Exercise description:
Work out how many lines of the data contain "Carmet" and reply with that number alone.

Entries provided:
⁂

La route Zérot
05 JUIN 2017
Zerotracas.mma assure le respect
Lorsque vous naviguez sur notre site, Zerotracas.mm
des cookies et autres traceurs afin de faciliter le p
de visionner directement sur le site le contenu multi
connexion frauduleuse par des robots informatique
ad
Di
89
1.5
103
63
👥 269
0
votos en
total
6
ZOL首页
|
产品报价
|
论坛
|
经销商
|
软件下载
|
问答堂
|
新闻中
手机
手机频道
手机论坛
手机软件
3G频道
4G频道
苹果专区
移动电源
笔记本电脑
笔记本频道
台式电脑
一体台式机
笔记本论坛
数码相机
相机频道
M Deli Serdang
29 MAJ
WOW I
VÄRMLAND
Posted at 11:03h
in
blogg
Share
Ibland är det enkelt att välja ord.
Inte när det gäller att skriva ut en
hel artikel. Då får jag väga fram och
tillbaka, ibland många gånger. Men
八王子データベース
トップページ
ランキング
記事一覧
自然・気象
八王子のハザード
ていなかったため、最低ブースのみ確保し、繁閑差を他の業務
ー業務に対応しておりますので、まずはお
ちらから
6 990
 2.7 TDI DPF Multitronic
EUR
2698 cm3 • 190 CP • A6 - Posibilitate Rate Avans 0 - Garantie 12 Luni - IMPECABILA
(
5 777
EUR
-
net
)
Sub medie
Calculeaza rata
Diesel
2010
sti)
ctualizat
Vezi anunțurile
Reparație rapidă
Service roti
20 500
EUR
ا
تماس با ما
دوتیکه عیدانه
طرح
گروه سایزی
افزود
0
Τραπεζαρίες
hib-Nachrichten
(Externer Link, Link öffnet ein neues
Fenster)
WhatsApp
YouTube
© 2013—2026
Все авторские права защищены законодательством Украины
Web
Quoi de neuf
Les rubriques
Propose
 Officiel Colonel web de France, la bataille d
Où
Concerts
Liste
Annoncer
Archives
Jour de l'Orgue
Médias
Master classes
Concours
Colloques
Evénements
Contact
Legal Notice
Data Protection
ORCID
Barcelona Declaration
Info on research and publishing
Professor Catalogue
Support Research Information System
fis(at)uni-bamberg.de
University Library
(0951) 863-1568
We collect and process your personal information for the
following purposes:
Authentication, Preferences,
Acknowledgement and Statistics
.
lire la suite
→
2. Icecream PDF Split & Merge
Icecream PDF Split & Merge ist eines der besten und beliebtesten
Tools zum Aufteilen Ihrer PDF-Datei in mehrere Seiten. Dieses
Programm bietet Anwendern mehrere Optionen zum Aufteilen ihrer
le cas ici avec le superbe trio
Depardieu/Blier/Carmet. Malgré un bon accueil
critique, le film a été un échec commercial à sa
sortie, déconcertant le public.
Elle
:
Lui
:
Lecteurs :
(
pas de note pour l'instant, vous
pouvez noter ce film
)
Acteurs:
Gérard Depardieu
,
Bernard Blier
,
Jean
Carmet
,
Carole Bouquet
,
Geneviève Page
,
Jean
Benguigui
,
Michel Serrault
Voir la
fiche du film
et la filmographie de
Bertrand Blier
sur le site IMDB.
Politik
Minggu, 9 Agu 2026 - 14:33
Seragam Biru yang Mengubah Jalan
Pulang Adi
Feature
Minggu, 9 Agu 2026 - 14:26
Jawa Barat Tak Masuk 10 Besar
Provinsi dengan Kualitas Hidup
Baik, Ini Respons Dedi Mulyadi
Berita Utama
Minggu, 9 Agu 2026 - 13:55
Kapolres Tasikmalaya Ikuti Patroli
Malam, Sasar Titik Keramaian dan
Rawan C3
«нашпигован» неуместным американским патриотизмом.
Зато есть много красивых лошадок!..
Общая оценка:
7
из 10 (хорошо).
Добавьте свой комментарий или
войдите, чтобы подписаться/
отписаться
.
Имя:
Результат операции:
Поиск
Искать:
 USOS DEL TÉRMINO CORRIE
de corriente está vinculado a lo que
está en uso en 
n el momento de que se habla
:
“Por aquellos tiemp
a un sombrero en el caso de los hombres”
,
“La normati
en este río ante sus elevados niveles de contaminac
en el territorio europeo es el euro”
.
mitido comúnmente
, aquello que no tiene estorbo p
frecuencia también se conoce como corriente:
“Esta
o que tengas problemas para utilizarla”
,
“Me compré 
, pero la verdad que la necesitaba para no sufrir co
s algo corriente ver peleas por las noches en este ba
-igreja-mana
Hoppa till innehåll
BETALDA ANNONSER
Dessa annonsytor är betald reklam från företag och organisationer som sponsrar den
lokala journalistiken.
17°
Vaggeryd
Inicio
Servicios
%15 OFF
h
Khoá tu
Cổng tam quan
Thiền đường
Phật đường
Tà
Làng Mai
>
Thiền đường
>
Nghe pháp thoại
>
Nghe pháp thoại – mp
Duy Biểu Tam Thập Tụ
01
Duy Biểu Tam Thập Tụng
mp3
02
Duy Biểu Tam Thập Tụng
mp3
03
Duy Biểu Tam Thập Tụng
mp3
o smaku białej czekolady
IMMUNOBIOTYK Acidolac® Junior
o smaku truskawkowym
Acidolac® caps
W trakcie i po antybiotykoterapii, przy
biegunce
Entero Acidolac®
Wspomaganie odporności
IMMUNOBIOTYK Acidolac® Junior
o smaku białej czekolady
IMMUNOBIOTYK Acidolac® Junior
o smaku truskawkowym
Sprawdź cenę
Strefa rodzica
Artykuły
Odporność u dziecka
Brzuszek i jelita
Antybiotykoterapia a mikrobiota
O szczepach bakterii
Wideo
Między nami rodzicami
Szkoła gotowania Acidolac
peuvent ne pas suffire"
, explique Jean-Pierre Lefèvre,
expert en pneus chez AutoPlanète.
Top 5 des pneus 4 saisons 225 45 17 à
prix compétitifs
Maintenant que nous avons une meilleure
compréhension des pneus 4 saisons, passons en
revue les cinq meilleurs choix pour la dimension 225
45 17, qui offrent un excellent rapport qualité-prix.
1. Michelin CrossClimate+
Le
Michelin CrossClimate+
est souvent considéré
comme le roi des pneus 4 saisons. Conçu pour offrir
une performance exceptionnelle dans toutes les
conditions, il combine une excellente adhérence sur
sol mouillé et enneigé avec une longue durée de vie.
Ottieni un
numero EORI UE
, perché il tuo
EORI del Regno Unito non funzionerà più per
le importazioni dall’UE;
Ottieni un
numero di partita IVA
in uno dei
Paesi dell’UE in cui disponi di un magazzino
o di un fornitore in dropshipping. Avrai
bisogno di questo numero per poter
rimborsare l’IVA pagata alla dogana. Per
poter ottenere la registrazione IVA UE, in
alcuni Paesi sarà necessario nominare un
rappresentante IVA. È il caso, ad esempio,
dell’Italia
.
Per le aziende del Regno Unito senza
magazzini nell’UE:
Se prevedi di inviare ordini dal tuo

⁂

Result for this task:
2